Фартук был нейлоновый, прозрачный и с крылышками, воздушный, мечта всех школьниц советского времени, чудовищный дефицит - такие фартуки продавались только в странах Балтии. Мама в Вильнюсе отстояла в очереди за этим фартуком почти 3 часа, пока папа выступал в местном ТЮЗе. Я надела фартук на праздник 9-го мая и потопала, торжественный слонёнок в очках: мне, как победителю школьного конкурса чтецов, было доверено на торжественной линейке завывать стихи Ярослава Смелякова перед лицами из РОНО.

Прозрачные глаза меня засекли еще на подходе к школе, в районе желудка что-то нехорошо булькнуло, ко второму уроку, судя по тому, как шушукались и гадко ржали на задних партах, мне стало ясно, что именно сегодня наконец настанет время расплаты за все – за близорукость, за неуклюжесть, за хорошие отметки, за конкурс чтецов, за вечные книжки, за странную фамилию, за общую доброжелательность, за то, что несмотря на общую «некондицию», быстрее всех плавала 25-метровку кролем… но главное – за фартук, конечно. По понятиям серого кардинала нашего класса, двоечницы Ленки с обманчиво милой фамилией Синичкина, и ее приближенной своры подхалимок такое чмо, как я, никакого права не имела носить подобную красоту. 

К 6-му уроку ужасно болел живот, дико хотелось сбежать с физкультуры, вся логика дня орала в уши – беги домой, беги, спасайся. Но страх перед нашим доберманоподобным физруком оказался сильнее, законопослушный трусливый пионер во мне отправился на урок, гонимый необходимостью сдавать очередные нормативы. Я висела безнадежным кулем, обняв ногами узел каната, не в силах взобраться хотя бы на метр, доберман лаял и брызгал слюной, у него был такой свой собственный вид спорта — унижать и высмеивать, я привыкла. В зале уже никого не было, физрук, отлаяв свое, поставил мне вечный «неуд» и ушел, а я поплелась в раздевалку. В раздевалке висело электричество, густой воздух, пронизанный нетерпением готовых вот-вот по команде сорваться с цепи клевретов льдистоглазой королевишны, ей не пришлось ничего говорить, только слегка сощуриться. Поваленная на пол, на какой-то миг я ощутила поразительное облегчение — ну вот, я же знала, что так будет, надо было идти домой, может, обошлось бы...

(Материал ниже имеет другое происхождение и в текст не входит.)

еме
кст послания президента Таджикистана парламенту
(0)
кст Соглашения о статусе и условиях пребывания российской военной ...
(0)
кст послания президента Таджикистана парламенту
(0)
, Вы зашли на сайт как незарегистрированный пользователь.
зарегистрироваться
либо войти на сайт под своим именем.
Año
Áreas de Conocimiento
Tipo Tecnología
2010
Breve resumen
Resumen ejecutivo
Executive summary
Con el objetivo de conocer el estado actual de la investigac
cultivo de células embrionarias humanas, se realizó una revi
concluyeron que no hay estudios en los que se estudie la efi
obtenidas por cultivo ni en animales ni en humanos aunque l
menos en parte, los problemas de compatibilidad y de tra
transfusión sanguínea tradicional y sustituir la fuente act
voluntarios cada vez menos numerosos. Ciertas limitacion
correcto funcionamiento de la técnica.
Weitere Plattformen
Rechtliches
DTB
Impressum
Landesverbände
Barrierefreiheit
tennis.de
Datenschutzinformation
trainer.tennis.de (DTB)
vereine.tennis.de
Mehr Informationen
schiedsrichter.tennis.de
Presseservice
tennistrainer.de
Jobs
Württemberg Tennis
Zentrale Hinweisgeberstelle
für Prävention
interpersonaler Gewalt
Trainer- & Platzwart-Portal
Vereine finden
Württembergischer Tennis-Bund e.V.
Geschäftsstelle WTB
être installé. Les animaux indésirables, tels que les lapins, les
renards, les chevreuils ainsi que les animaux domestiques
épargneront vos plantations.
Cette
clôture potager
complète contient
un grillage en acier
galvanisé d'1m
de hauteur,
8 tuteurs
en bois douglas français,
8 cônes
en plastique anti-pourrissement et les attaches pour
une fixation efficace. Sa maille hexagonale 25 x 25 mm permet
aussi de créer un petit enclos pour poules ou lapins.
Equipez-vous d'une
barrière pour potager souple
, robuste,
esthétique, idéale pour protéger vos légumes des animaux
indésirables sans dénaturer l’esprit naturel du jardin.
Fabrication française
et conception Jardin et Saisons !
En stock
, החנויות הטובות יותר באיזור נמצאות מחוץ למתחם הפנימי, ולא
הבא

Девки хихикали и подвывали от удовольствия, уродуя новенький нейлон. «Жжжжьииидофффкааа», - комариным резким сопрано выпевала из угла Синичка. Мы с ней обе участвовали в школьном хоре, у нее был поразительно сильный высокий голос, которым она солировала на районном смотре песню про лесного оленя. Опять на одно только мгновение трусливый пионер во мне собрался завопить, что они заблуждаются, что на самом-то деле фамилия у меня корейская, а это же гораздо лучше, но тут же это желание было смыто образом топчущейся в очереди за фартуком моей наполовину еврейской мамы, мыслью о том, как ноют ее больные ноги, как она ежится от мороси, но согревается родительской гордой радостью от того, что ее неуклюжая дочь может быть будет выглядеть капельку привлекательней в этом самом фартуке.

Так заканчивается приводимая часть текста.